- Task directions:
If a line below contains the string "Church", return that line.

START Record set

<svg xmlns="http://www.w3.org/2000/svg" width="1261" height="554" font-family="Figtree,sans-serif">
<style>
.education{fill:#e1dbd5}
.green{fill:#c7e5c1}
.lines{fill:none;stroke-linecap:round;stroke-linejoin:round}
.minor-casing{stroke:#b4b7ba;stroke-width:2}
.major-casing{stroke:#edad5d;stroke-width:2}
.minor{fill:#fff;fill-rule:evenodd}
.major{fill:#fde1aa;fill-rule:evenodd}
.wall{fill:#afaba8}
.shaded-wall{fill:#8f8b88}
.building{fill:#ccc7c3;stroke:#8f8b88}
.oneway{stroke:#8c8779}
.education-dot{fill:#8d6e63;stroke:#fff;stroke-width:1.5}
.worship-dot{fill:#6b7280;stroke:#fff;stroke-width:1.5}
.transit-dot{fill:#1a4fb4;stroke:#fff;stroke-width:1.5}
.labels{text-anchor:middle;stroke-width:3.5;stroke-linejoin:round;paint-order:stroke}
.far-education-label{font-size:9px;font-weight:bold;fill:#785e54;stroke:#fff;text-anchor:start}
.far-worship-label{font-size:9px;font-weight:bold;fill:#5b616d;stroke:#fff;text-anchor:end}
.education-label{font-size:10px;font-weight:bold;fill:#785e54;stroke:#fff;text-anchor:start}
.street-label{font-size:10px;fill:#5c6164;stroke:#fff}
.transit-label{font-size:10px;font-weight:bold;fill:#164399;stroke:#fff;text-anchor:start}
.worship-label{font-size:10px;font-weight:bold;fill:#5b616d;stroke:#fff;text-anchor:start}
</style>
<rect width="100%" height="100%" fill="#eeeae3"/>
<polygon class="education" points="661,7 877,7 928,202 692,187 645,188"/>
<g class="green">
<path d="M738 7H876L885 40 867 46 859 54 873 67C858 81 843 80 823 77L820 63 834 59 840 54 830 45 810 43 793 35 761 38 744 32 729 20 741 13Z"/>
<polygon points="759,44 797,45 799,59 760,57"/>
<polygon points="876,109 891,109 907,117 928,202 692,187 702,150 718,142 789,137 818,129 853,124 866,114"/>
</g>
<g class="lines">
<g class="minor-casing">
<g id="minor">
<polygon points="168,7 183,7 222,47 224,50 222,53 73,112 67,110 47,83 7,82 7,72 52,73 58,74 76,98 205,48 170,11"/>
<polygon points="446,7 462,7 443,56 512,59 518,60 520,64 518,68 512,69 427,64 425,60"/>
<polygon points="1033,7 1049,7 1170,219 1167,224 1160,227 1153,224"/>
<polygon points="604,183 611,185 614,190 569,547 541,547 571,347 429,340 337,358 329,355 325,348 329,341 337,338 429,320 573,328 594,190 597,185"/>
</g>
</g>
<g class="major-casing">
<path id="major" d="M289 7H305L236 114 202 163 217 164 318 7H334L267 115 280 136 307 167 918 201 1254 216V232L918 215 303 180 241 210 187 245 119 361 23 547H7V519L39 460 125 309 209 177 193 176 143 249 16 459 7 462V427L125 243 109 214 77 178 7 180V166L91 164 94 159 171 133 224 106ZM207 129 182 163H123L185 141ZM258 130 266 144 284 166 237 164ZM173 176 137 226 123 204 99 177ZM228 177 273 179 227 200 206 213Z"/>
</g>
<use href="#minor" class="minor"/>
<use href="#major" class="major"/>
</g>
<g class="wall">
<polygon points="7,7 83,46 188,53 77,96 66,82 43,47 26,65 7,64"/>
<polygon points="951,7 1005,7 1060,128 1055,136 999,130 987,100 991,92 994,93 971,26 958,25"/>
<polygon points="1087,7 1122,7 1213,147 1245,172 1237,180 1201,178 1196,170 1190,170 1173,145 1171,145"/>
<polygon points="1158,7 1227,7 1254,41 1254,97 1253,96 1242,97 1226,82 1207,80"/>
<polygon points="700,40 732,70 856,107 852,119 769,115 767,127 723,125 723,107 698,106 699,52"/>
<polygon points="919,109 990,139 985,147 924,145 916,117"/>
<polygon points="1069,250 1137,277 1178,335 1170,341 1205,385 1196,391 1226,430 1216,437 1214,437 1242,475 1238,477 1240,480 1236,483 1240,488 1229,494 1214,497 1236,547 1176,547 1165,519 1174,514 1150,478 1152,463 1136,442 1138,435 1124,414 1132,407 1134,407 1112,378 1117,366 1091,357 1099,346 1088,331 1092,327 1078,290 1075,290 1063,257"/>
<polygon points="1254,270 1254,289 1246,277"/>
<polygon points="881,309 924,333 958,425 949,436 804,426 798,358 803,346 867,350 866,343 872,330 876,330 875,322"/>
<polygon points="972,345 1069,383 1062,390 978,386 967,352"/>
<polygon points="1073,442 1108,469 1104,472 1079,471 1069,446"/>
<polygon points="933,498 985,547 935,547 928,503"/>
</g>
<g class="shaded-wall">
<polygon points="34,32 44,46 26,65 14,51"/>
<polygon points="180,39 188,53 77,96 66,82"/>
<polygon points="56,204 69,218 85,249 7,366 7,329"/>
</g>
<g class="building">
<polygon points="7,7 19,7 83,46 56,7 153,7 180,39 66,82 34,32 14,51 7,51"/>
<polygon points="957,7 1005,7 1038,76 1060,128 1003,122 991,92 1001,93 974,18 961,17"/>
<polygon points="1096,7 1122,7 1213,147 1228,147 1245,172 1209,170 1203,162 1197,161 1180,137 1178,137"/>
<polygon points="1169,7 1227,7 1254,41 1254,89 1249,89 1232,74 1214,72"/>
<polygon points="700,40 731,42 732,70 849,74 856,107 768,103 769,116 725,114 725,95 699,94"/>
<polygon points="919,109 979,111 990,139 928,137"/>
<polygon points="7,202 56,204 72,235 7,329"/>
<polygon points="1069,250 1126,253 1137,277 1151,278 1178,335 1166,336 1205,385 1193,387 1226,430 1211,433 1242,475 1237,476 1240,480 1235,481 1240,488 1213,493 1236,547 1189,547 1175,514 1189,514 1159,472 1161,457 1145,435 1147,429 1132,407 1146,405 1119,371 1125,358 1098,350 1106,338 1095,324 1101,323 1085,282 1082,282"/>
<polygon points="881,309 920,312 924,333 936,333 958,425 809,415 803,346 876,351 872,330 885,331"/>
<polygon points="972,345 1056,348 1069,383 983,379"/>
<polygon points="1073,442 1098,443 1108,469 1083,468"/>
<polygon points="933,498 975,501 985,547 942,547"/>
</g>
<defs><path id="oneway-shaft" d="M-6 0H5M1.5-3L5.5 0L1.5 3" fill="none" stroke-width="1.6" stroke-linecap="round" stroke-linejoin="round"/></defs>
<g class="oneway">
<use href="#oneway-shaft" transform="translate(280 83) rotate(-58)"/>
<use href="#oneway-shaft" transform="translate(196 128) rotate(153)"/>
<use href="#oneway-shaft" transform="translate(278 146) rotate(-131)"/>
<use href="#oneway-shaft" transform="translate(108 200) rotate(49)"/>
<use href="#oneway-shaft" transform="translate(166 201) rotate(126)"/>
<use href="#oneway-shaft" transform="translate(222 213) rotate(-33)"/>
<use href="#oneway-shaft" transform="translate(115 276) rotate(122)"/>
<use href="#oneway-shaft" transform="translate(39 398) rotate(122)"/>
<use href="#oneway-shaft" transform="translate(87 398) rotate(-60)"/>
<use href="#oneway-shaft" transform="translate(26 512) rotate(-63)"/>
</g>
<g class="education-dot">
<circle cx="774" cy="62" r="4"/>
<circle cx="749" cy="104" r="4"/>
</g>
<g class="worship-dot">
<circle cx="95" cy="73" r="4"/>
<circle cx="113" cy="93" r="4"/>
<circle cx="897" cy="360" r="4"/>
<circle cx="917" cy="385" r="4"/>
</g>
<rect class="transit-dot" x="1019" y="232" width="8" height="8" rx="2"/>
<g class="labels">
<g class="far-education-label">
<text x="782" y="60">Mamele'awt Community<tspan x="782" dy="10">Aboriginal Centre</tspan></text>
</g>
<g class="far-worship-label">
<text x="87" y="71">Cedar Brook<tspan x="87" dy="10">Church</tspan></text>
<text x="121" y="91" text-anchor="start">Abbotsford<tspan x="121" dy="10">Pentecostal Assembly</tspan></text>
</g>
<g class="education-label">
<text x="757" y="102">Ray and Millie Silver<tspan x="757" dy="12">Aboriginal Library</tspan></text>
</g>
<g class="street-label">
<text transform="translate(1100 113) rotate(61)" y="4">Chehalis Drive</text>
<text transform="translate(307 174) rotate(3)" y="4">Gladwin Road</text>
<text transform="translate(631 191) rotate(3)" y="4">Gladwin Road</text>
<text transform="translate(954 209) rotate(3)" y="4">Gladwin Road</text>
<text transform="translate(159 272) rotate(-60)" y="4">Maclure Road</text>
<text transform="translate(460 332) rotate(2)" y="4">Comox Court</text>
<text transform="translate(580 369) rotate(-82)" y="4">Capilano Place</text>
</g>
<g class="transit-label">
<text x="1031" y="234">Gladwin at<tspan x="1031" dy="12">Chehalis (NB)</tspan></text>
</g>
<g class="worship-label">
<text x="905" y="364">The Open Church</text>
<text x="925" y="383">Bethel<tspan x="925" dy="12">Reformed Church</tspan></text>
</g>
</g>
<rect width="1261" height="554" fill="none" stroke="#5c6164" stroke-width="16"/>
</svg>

END Record set

- Exercise output:
<text x="87" y="71">Cedar Brook<tspan x="87" dy="10">Church</tspan></text>
<text x="905" y="364">The Open Church</text>
<text x="925" y="383">Bethel<tspan x="925" dy="12">Reformed Church</tspan></text>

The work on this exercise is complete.